One trick to do that is as follows:
\[ \begin{align*} Q(\theta^*) - Q(\hat{\theta}_n) & = Q(\theta^*) - Q_n(\theta^*) + Q_n(\hat{\theta}_n) - Q(\hat{\theta}_n) + (Q_n(\theta^*) - Q_n(\hat{\theta}_n))\\ & \leq Q(\theta^*) - Q_n(\theta^*) + Q_n(\hat{\theta}_n) - Q(\hat{\theta}_n)\\ & \qquad \text{ since the last term is negative by definition of } \hat{\theta}_n\\ & \leq \vert Q(\theta^*) - Q_n(\theta^*) \vert + \vert Q_n(\hat{\theta}_n) - Q(\hat{\theta}_n) \vert\\ & 2 \sup_{\theta \in \Theta} \vert Q(\theta) - Q_n(\theta)\vert \end{align*} \]

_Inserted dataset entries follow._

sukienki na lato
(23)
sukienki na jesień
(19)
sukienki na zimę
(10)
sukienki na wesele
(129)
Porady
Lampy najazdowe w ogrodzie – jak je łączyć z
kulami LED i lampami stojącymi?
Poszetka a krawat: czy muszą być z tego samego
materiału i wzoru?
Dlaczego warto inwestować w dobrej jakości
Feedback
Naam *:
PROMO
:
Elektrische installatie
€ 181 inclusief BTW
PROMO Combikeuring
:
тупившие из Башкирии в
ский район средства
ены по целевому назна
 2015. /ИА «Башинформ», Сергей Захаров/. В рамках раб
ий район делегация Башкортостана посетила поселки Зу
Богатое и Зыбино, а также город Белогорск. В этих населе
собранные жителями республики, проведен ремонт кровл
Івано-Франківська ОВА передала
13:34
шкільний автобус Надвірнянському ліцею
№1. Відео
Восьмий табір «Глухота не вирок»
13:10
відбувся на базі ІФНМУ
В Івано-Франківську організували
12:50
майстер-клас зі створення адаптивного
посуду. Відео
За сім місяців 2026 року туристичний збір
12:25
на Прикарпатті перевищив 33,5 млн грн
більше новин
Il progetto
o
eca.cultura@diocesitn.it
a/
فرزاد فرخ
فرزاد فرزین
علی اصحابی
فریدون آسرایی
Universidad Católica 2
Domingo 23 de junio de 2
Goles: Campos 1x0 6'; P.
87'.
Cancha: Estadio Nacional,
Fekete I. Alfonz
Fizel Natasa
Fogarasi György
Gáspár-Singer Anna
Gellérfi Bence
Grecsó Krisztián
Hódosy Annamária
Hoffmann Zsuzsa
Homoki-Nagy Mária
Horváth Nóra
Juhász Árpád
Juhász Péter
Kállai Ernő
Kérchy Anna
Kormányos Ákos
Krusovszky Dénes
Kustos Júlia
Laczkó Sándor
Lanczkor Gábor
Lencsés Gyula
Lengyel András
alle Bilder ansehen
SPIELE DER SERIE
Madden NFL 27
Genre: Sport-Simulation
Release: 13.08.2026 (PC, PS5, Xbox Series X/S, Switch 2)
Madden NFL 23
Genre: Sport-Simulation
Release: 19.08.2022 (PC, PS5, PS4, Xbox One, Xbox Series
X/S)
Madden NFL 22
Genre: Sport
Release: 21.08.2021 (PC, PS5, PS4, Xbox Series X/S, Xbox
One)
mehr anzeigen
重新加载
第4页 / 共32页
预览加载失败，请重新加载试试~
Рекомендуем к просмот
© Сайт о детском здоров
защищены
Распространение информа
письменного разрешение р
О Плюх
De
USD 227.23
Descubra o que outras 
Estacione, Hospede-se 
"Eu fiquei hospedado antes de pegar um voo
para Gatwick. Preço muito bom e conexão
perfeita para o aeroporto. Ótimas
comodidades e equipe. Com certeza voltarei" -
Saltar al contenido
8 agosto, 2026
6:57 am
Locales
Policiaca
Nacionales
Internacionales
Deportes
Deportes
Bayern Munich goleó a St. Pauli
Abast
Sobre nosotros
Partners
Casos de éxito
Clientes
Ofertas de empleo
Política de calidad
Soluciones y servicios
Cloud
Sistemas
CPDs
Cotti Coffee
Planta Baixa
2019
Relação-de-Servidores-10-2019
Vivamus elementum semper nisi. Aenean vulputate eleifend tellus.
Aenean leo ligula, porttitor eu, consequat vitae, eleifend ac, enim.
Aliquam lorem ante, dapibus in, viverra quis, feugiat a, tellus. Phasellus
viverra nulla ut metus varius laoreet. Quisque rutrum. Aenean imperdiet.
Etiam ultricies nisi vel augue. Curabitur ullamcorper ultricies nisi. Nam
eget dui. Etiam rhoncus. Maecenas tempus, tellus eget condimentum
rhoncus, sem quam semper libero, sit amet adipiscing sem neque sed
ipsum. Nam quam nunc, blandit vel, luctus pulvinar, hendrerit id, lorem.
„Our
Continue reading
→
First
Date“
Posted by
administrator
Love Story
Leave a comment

Often, one can show that this bound is very small (because \(Q_n\) is the empirical version of \(Q\)), all we need is to strengthen the usual bound to uniform convergence over \(\theta\).
At this point, we have \[ Q(\theta^*) - Q_n(\hat{\theta}_n) = o_p(1) \ (\approx \text{small}) \] as \(n \to \infty\). This means, if \(Q\) is even locally convex near its unique global minima, then that would imply \(\hat{\theta}_n\) must be close to \(\theta^\ast\). Note that the significance here is than we do not have to produce any assumption of convexity (or something similar) to the random function \(Q_n(\cdot)\), instead focus on only the deterministic function \(Q(\cdot)\) instead.
The typical assumption required here is that there should be no sequence of local minimas of \(Q\) that can approximate the global minimum \(Q(\theta^*)\) without approaching \(\theta^*\). See (Van der Vaart 2000) for a more formal statement of this assumption.